«Туркмения» в огне

…Все свободно дрейфующие шлюпки с помощью длинных тросов перевязались между собой, но нашей лодке не повезло: «четверка» или «двойка» навалилась на нашу «шестерочную» корму и сломала нам руль. Мы потеряли управляемость, и волнение моря, которое постепенно усиливалось, постоянно «валяло» нас с борта на борт, что вызывало приступы морской болезни…

17 нояб. 2006 Электронная версия газеты "Владивосток" №2051 от 17 нояб. 2006

(Окончание.

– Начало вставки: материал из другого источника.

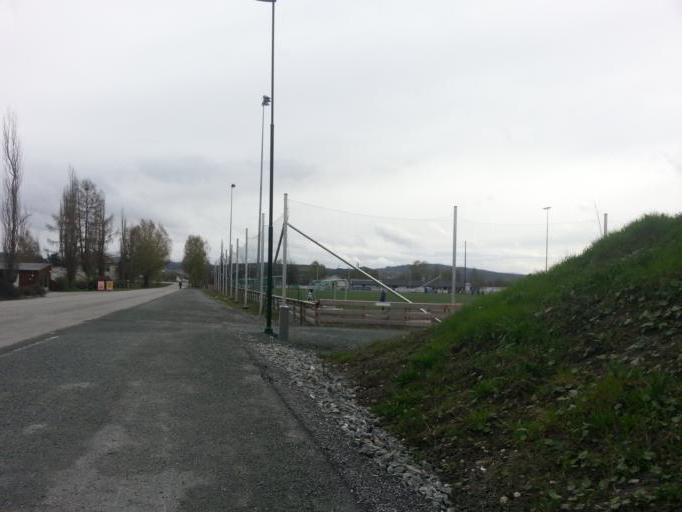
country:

Начало в номере за 10 ноября)

…Все свободно дрейфующие шлюпки с помощью длинных тросов перевязались между собой, но нашей лодке не повезло: «четверка» или «двойка» навалилась на нашу «шестерочную» корму и сломала нам руль.  Мы потеряли управляемость, и волнение моря, которое постепенно  усиливалось,  постоянно «валяло» нас с борта на борт, что вызывало приступы морской болезни. Хотя взрослые и старались ободрить детей,  рассказывали им сказки, читали стишки, кто-то даже пытался затянуть «Пусть  бегут неуклюже пешеходы…», но настроение не улучшалось. Я скормил соседям два последних яблока, но банку с компотом открыть было нечем. Еще хуже было то, что дети стали просто замерзать. К тому же к холодному осеннему ветру еще прибавился и мелкий гадкий дождик.

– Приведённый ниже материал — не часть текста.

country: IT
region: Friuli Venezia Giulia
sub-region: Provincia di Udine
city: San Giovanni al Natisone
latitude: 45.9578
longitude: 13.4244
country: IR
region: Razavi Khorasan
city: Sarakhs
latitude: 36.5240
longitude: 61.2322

Помню, что рядом со мной все время сидели два мальчика. Одного, помладше, звали, кажется, Ваней. Он сидел у меня на правом колене, ближе к борту шлюпки, и я постоянно обмакивал носовой платок в воду и вытирал его заплаканную мордашку.

Тем временем ветер и волны отнесли нас от «Туркмении» на достаточно  большое расстояние. Когда мы еще могли что-либо различать на борту  судна - мы увидели, что за борт сбрасывают спасательные плоты, вываливают штормтрап. Все члены команды сгрудились на корме  теплохода, а потом по одному стали спускаться по штормтрапу к  спасательным плотам. Один раз мне показалось, что кто-то бросился прямо в воду, но, может быть, это был очередной плот или кто-то сбросил какие-то вещи.

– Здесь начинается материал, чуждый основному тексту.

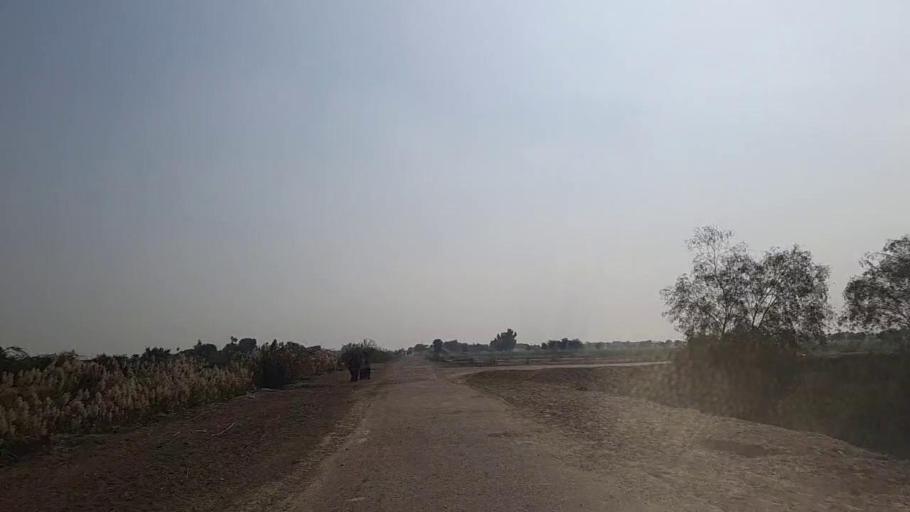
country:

С соседних шлюпок в небо запускали осветительные ракеты, жгли фальшфейеры. Наша шлюпка согласно расписанию шлюпочной тревоги была полностью «укомплектована» спасающимися пассажирами. Особенно много оказалось маленьких детей.Часа через два после спуска на воду на всех навалилось какое-то отупение. Не хотелось  двигаться, общаться.  Хотелось уйти от действительности, хотелось спать и немного хотелось есть. Постепенно и на соседних шлюпках суета прекратилась (а может быть, они просто израсходовали весь запас ракет и фальшфейеров).

Ночь, бледная луна за облаками, горящая (к тому времени на  надстройке в районе капитанского мостика был виден открытый огонь) вдалеке такая надежная и уютная для нас всего три часа назад «Туркмения», качка,  плещущая о борт шлюпки вода, черное небо и черная вода, сонливость, отупение, медленно, но  верно усиливающаяся болтанка, на которую уже наплевать, убаюкивающая качка «баю-бай, баю-бай», надежда, что нас спасут, нежелание шевелиться, тоска, прижавшееся ко мне тельце такого родного Ванюшки, спать… Все мысли  к чертям!.. Спать!.. Спать…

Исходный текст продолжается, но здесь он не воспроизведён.